HOW TO COMPLETE THIS TASK
Repeat the lines below exactly as they appear, but leave out the images.

※ ※ ※

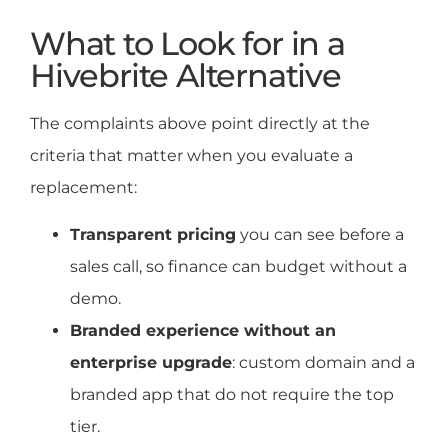
What to Look for in a
Hivebrite Alternative
The complaints above point directly at the
criteria that matter when you evaluate a
replacement:
Transparent pricing
you can see before a
sales call, so finance can budget without a
demo.
Branded experience without an
enterprise upgrade
: custom domain and a
branded app that do not require the top
tier.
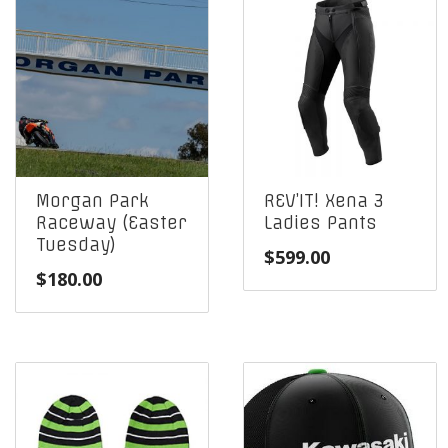
Morgan Park
REV’IT! Xena 3
Raceway (Easter
Ladies Pants
Tuesday)
$
599.00
$
180.00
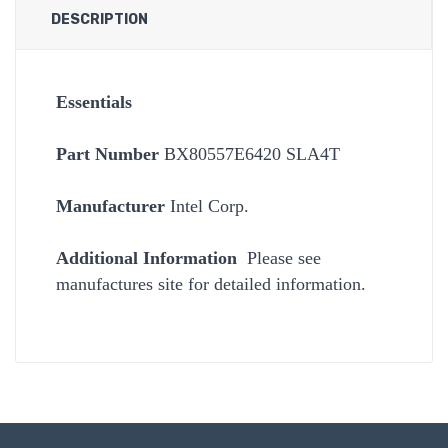
DESCRIPTION
Essentials
Part Number
BX80557E6420 SLA4T
Manufacturer
Intel Corp.
Additional Information
Please see
manufactures site for detailed information.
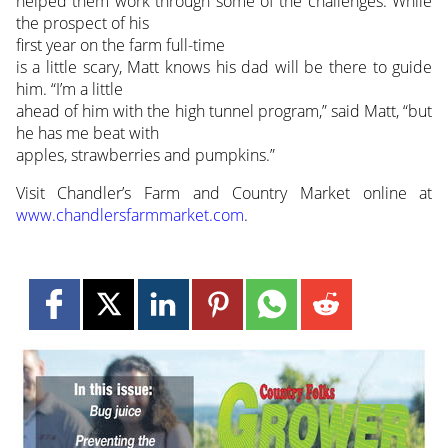
helped them work through some of the challenges. While
the prospect of his
first year on the farm full-time
is a little scary, Matt knows his dad will be there to guide
him. “I’m a little
ahead of him with the high tunnel program,” said Matt, “but
he has me beat with
apples, strawberries and pumpkins.”
Visit Chandler’s Farm and Country Market online at
www.chandlersfarmmarket.com
.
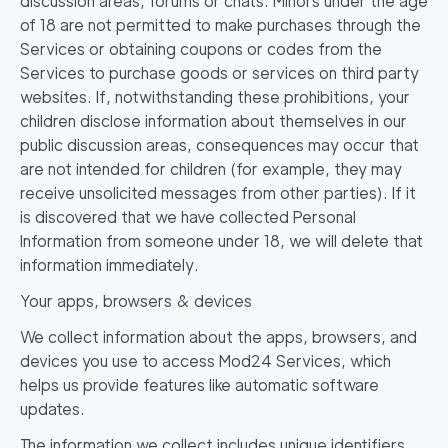
discussion areas, forums or chats. Minors under the age
of 18 are not permitted to make purchases through the
Services or obtaining coupons or codes from the
Services to purchase goods or services on third party
websites. If, notwithstanding these prohibitions, your
children disclose information about themselves in our
public discussion areas, consequences may occur that
are not intended for children (for example, they may
receive unsolicited messages from other parties). If it
is discovered that we have collected Personal
Information from someone under 18, we will delete that
information immediately.
Your apps, browsers & devices
We collect information about the apps, browsers, and
devices you use to access Mod24 Services, which
helps us provide features like automatic software
updates.
The information we collect includes unique identifiers,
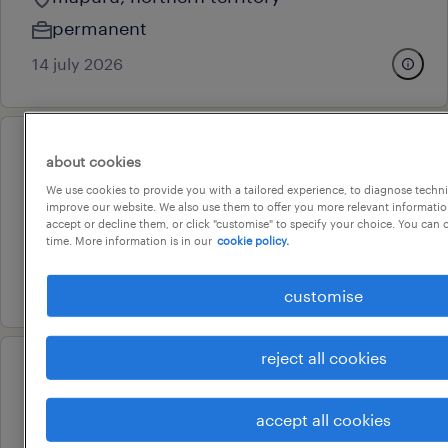
permanent
14 july 2026
professional
about cookies
store manager couple
We use cookies to provide you with a tailored experience, to diagnose techni
improve our website. We also use them to offer you more relevant information
darwin, northern territory
accept or decline them, or click "customise" to specify your choice. You can
time. More information is in our
cookie policy.
permanent
28 july 2026
customise
reject all cookies
operational
mechanic
accept all cookies
darwin, northern territory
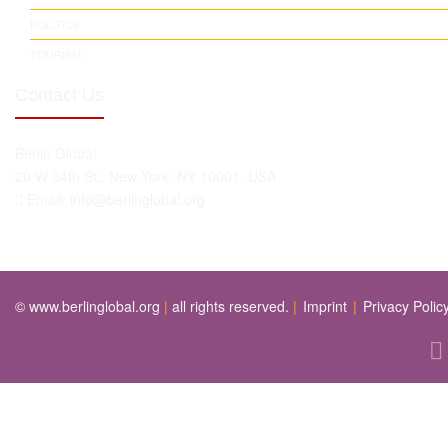
POLITICS
TOURISM
Contact Us
Berlin Global
20 W 34th St., New York, NY 10001, USA
Email:
info@berlinglobal.org
© www.berlinglobal.org
|
all rights reserved.
|
Imprint
|
Privacy Polic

※ ※ ※

TASK SOLUTION
What to Look for in a
Hivebrite Alternative
The complaints above point directly at the
criteria that matter when you evaluate a
replacement:
Transparent pricing
you can see before a
sales call, so finance can budget without a
demo.
Branded experience without an
enterprise upgrade
: custom domain and a
branded app that do not require the top
tier.
Morgan Park
REV’IT! Xena 3
Raceway (Easter
Ladies Pants
Tuesday)
$
599.00
$
180.00
DESCRIPTION
Essentials
Part Number
BX80557E6420 SLA4T
Manufacturer
Intel Corp.
Additional Information
Please see
manufactures site for detailed information.
helped them work through some of the challenges. While
the prospect of his
first year on the farm full-time
is a little scary, Matt knows his dad will be there to guide
him. “I’m a little
ahead of him with the high tunnel program,” said Matt, “but
he has me beat with
apples, strawberries and pumpkins.”
Visit Chandler’s Farm and Country Market online at
www.chandlersfarmmarket.com
.
discussion areas, forums or chats. Minors under the age
of 18 are not permitted to make purchases through the
Services or obtaining coupons or codes from the
Services to purchase goods or services on third party
websites. If, notwithstanding these prohibitions, your
children disclose information about themselves in our
public discussion areas, consequences may occur that
are not intended for children (for example, they may
receive unsolicited messages from other parties). If it
is discovered that we have collected Personal
Information from someone under 18, we will delete that
information immediately.
Your apps, browsers & devices
We collect information about the apps, browsers, and
devices you use to access Mod24 Services, which
helps us provide features like automatic software
updates.
The information we collect includes unique identifiers,
permanent
14 july 2026
professional
about cookies
store manager couple
We use cookies to provide you with a tailored experience, to diagnose techni
improve our website. We also use them to offer you more relevant information
darwin, northern territory
accept or decline them, or click "customise" to specify your choice. You can
time. More information is in our
cookie policy.
permanent
28 july 2026
customise
reject all cookies
operational
mechanic
accept all cookies
darwin, northern territory
POLITICS
TOURISM
Contact Us
Berlin Global
20 W 34th St., New York, NY 10001, USA
Email:
info@berlinglobal.org
© www.berlinglobal.org
|
all rights reserved.
|
Imprint
|
Privacy Polic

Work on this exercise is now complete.